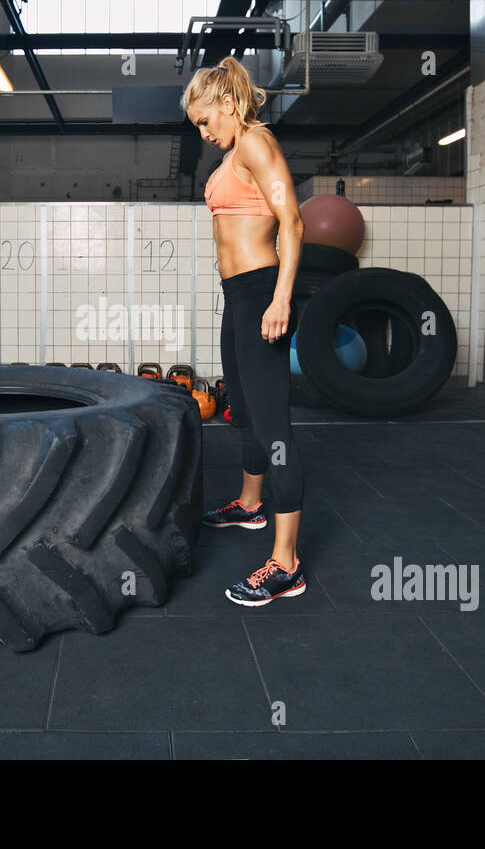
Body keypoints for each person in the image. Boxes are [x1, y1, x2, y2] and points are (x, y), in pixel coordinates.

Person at [181, 56, 306, 607]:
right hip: (239, 298)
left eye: (206, 121)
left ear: (228, 105)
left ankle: (286, 564)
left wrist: (280, 298)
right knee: (244, 410)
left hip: (261, 295)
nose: (204, 134)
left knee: (273, 427)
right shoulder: (236, 151)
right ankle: (251, 504)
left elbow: (293, 222)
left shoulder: (255, 141)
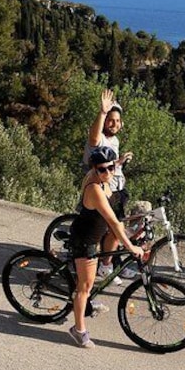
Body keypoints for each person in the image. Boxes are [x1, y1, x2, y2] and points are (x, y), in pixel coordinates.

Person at [68, 146, 145, 348]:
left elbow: (114, 219)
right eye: (102, 169)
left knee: (90, 281)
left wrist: (119, 162)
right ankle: (78, 330)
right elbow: (113, 221)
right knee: (85, 287)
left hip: (96, 234)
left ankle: (85, 304)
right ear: (94, 169)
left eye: (111, 168)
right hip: (85, 240)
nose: (108, 172)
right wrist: (130, 247)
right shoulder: (94, 188)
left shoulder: (104, 178)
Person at [82, 89, 134, 282]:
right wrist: (102, 112)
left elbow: (109, 163)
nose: (114, 124)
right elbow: (94, 140)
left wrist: (120, 161)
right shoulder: (99, 137)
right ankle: (106, 267)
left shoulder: (115, 140)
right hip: (103, 190)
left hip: (117, 187)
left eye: (118, 121)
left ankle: (114, 264)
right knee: (114, 227)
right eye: (111, 120)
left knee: (119, 227)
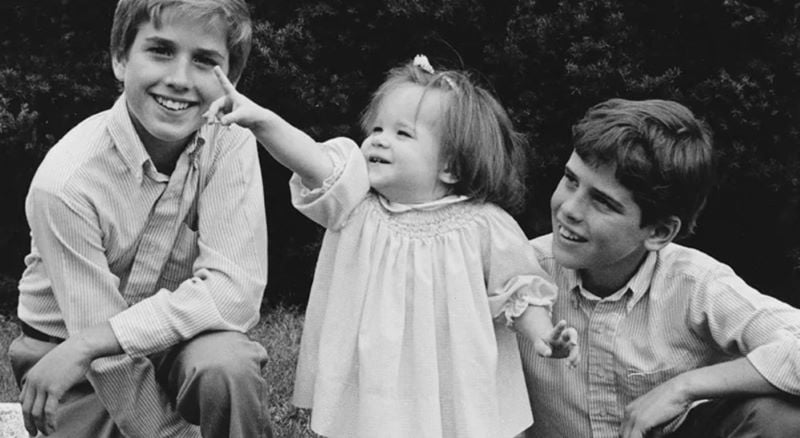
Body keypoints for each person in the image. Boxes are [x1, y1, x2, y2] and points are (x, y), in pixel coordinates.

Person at [204, 55, 580, 437]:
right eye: (378, 128)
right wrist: (262, 121)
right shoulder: (356, 205)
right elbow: (313, 161)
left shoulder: (484, 224)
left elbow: (518, 290)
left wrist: (541, 335)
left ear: (450, 166)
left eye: (403, 134)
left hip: (454, 381)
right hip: (375, 377)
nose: (379, 139)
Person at [9, 0, 272, 437]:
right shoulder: (66, 182)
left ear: (232, 80)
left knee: (227, 365)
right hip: (67, 361)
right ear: (119, 58)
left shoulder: (231, 143)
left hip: (161, 342)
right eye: (161, 51)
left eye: (205, 60)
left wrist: (95, 339)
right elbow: (107, 361)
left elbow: (234, 296)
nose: (180, 80)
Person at [519, 98, 800, 438]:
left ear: (659, 232)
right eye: (571, 180)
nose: (570, 209)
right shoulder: (520, 274)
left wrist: (684, 387)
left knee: (779, 419)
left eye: (602, 202)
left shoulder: (695, 282)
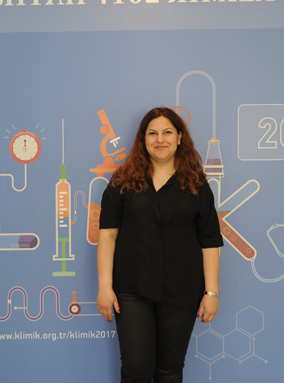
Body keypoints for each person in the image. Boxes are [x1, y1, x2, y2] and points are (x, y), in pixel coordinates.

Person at [97, 107, 223, 383]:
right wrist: (105, 287)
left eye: (167, 132)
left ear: (179, 137)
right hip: (131, 291)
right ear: (143, 139)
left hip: (182, 293)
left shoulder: (197, 185)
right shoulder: (121, 181)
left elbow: (210, 241)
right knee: (135, 369)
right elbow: (107, 237)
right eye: (152, 133)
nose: (160, 139)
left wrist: (211, 293)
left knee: (169, 370)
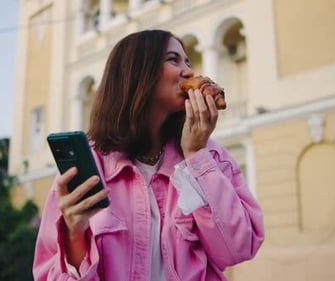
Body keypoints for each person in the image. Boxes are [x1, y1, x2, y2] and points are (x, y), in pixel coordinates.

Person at [33, 29, 264, 281]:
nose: (188, 71)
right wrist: (74, 234)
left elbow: (238, 249)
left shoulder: (211, 155)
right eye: (173, 60)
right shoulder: (90, 165)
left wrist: (196, 156)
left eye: (188, 61)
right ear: (138, 72)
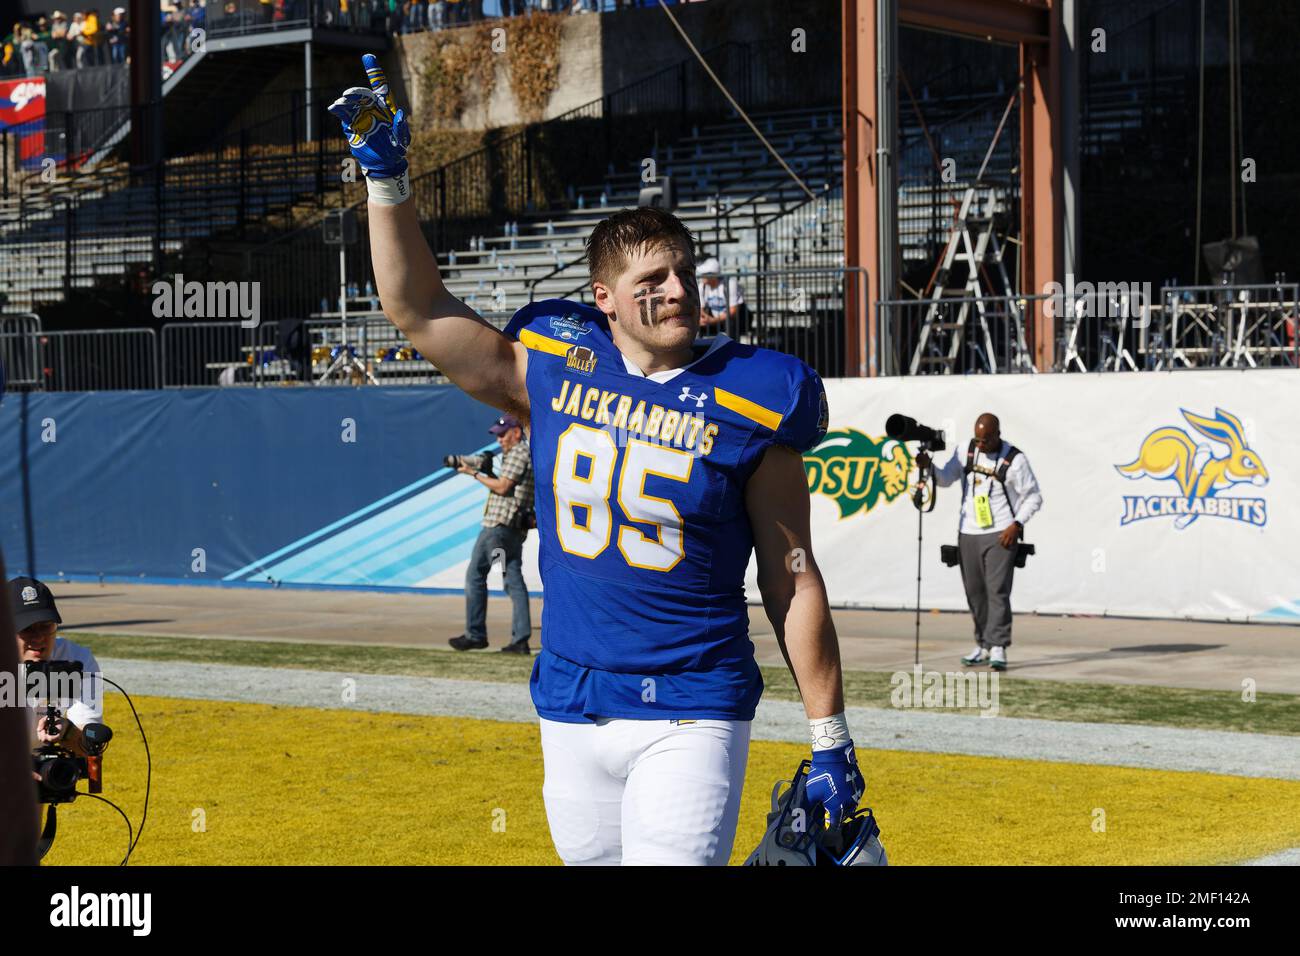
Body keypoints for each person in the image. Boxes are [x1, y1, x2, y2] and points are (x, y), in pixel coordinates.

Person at [330, 57, 866, 866]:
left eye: (685, 272)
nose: (678, 290)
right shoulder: (551, 361)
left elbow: (791, 577)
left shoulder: (756, 394)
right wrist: (387, 181)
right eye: (652, 278)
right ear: (603, 298)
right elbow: (419, 309)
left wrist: (829, 738)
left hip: (691, 703)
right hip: (570, 701)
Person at [917, 413, 1042, 671]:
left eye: (986, 439)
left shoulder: (1015, 459)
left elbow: (1033, 497)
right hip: (968, 532)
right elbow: (945, 479)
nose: (981, 444)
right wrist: (928, 467)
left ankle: (998, 646)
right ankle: (982, 645)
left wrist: (1016, 525)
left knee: (997, 590)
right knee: (974, 592)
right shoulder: (965, 451)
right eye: (978, 438)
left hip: (1000, 533)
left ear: (998, 434)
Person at [448, 413, 535, 654]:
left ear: (516, 432)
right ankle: (520, 639)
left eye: (503, 434)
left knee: (476, 576)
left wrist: (473, 473)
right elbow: (510, 487)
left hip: (497, 529)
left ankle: (476, 634)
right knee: (512, 580)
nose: (499, 441)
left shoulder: (519, 452)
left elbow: (504, 486)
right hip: (509, 530)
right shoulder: (520, 453)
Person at [10, 577, 104, 755]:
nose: (38, 637)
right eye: (27, 628)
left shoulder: (78, 659)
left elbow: (91, 748)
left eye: (45, 626)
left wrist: (68, 732)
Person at [696, 255, 745, 333]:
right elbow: (701, 308)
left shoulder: (730, 284)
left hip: (733, 321)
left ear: (713, 275)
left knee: (731, 324)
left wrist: (713, 320)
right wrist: (704, 318)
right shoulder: (702, 286)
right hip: (715, 320)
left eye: (704, 274)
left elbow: (733, 311)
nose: (701, 276)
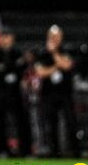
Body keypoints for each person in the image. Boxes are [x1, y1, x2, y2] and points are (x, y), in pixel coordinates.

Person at [35, 25, 81, 157]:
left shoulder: (67, 50)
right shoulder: (42, 53)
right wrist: (56, 66)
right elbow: (41, 73)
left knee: (71, 122)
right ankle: (54, 152)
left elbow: (67, 65)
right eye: (52, 37)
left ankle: (76, 152)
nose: (55, 39)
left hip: (65, 93)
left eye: (57, 36)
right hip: (49, 94)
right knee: (51, 124)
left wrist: (54, 54)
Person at [0, 27, 31, 157]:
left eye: (8, 37)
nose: (6, 40)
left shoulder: (17, 53)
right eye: (3, 37)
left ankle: (24, 150)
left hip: (15, 93)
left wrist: (10, 70)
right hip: (1, 93)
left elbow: (22, 68)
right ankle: (2, 150)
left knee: (21, 121)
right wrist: (12, 70)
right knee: (1, 123)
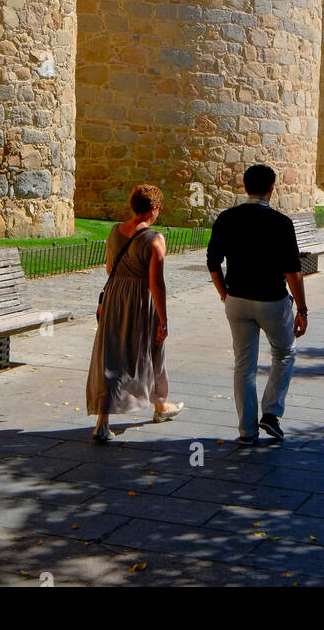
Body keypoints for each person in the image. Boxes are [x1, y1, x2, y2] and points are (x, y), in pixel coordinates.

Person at [206, 164, 307, 445]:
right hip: (272, 300)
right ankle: (272, 413)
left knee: (243, 364)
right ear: (271, 188)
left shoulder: (227, 218)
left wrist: (224, 293)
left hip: (237, 299)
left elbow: (213, 262)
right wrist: (302, 308)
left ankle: (246, 430)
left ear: (244, 186)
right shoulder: (281, 223)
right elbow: (293, 270)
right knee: (284, 352)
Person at [86, 183, 183, 442]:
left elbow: (109, 268)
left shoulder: (115, 231)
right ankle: (160, 403)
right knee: (154, 348)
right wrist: (163, 319)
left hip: (115, 297)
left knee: (113, 356)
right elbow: (156, 283)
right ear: (154, 210)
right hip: (141, 299)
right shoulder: (155, 239)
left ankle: (103, 421)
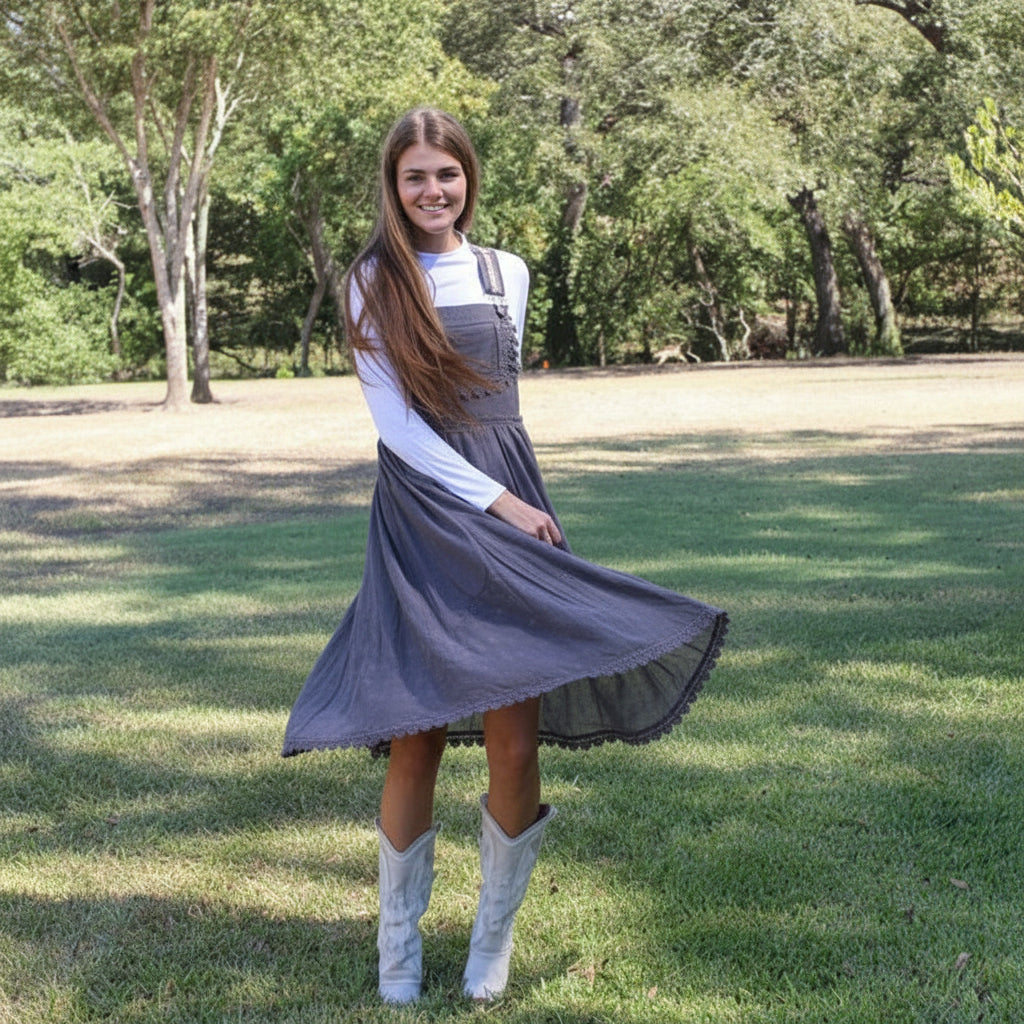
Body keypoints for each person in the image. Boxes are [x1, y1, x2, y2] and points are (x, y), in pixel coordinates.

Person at [282, 107, 728, 1005]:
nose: (432, 191)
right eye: (414, 177)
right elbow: (398, 429)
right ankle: (397, 950)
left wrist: (514, 501)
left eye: (445, 174)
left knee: (514, 747)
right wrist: (501, 503)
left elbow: (501, 407)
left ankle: (493, 940)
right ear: (393, 185)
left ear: (467, 178)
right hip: (425, 518)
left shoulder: (505, 274)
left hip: (510, 501)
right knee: (414, 743)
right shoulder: (372, 279)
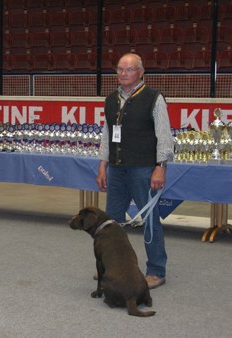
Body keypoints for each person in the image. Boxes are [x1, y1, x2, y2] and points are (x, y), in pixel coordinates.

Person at [96, 53, 174, 289]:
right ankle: (112, 267)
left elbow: (164, 136)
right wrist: (102, 165)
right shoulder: (111, 99)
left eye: (129, 70)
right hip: (117, 171)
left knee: (150, 221)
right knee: (112, 223)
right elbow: (107, 135)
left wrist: (160, 168)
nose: (123, 74)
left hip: (144, 169)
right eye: (120, 69)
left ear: (141, 72)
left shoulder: (154, 98)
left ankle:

====================

Whatever lies between the first line of the data and the line holding "right knee: (114, 227)", inclusive, should be repeated exactly, apart from the pictures.

* _TASK RESPONSE_:
Body keypoints for each person in the image. Boxes are [x1, y1, x2, y2] and points are (x, y), in pixel coordinates.

Person at [181, 56, 306, 607]:
right hip: (239, 298)
left eye: (206, 121)
left ear: (228, 105)
left ankle: (286, 564)
left wrist: (280, 298)
right knee: (244, 410)
left hip: (261, 295)
nose: (204, 134)
left knee: (273, 427)
right shoulder: (236, 151)
right ankle: (251, 504)
left elbow: (293, 222)
left shoulder: (255, 141)
Body keypoints for each person in the image. Boxes are [x1, y1, x2, y2] and points are (x, y), in pixel coordinates.

Person at [68, 146, 145, 348]:
left elbow: (114, 219)
right eye: (102, 169)
left knee: (90, 281)
left wrist: (119, 162)
right ankle: (78, 330)
right elbow: (113, 221)
right knee: (85, 287)
left hip: (96, 234)
left ankle: (85, 304)
right ear: (94, 169)
left eye: (111, 168)
right hip: (85, 240)
nose: (108, 172)
right wrist: (130, 247)
right shoulder: (94, 188)
left shoulder: (104, 178)
Person at [82, 89, 134, 282]:
right wrist: (102, 112)
left elbow: (109, 163)
nose: (114, 124)
right elbow: (94, 140)
left wrist: (120, 161)
right shoulder: (99, 137)
right ankle: (106, 267)
left shoulder: (115, 140)
right hip: (103, 190)
left hip: (117, 187)
left eye: (118, 121)
left ankle: (114, 264)
right knee: (114, 227)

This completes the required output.